There are different types of law clinics. Students of Bilkent University Faculty of Law carried out studies on a voluntary basis within the framework of the "Street Law Clinic" (Law in Everyday Life / Law for All / Legal Literacy Clinic) (Street-Law / Legal Literacy Clinic). In this clinical work, students make sociological determinations about the legal problems encountered in daily life and produce legal remedies for the problems they have identified and share them with the needy groups in various ways.
The law clinic team of Bilkent University Law Faculty, working on the issue of violence against women, met regularly to identify the problem centers of violence against women in different legal fields. They rake through the legislation and jurisprudence regarding the legal problems they detected. They contacted various institutions and organizations. Later, they worked in groups, created a problem catalog and developed suggestions for a solution. They came up with ideas about how and in what ways they could disseminate all this information they had acquired in a remarkable way.
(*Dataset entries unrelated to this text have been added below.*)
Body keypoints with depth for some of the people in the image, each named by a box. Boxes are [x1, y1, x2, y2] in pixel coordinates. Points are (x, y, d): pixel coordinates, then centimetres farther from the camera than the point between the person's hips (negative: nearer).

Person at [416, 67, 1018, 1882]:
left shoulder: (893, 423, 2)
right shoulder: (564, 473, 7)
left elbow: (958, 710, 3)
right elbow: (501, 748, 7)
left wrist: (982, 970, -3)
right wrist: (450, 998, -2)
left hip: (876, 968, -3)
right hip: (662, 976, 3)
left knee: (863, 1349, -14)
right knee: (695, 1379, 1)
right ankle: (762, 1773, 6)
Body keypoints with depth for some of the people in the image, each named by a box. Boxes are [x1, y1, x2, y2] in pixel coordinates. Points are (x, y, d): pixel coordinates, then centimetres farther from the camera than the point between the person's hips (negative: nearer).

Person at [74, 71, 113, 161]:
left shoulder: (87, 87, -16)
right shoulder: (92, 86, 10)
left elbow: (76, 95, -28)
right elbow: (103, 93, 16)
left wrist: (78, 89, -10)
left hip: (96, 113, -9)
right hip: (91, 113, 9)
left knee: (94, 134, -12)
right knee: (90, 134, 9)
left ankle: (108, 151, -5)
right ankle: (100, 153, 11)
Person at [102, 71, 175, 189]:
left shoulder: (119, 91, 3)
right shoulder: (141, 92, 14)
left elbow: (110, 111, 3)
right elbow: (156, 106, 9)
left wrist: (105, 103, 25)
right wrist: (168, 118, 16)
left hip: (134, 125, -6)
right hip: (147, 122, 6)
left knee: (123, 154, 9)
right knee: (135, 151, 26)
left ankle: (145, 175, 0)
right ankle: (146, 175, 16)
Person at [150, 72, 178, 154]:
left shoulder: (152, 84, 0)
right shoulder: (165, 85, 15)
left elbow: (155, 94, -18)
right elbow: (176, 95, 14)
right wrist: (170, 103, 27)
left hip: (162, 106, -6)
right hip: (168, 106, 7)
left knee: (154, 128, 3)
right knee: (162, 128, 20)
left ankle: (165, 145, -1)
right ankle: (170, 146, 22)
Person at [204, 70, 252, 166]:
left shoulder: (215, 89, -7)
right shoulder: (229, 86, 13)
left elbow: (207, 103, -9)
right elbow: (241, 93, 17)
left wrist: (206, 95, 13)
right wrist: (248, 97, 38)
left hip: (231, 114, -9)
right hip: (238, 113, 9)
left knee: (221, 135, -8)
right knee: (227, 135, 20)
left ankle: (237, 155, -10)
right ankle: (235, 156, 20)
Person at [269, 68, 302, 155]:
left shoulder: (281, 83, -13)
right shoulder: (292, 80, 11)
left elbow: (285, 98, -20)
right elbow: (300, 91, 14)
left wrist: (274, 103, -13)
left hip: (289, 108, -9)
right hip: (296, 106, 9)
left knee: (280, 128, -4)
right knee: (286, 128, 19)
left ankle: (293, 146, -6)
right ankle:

As a result of the project, the legal clinic team made a presentation to be held within the scope of our university's "Introduction to University Life" (GE-100) activities. In this presentation, they prepared a fictional event that they compiled from "violence"-oriented events that happened to them and heard from around them. Thus, they drew the attention of young people who are just starting university to the importance and reality of the subject. They both formed a conceptual basis in the students' minds and conveyed what kind of path should be followed when faced with such a situation.
In addition to this, the legal clinic team wanted to contribute to raising awareness on the subject with printed notice such as posters and brochures. They prepared different visuals and dialogues about the problems they identified, and they designed posters that emphasized the importance of not normalizing violence.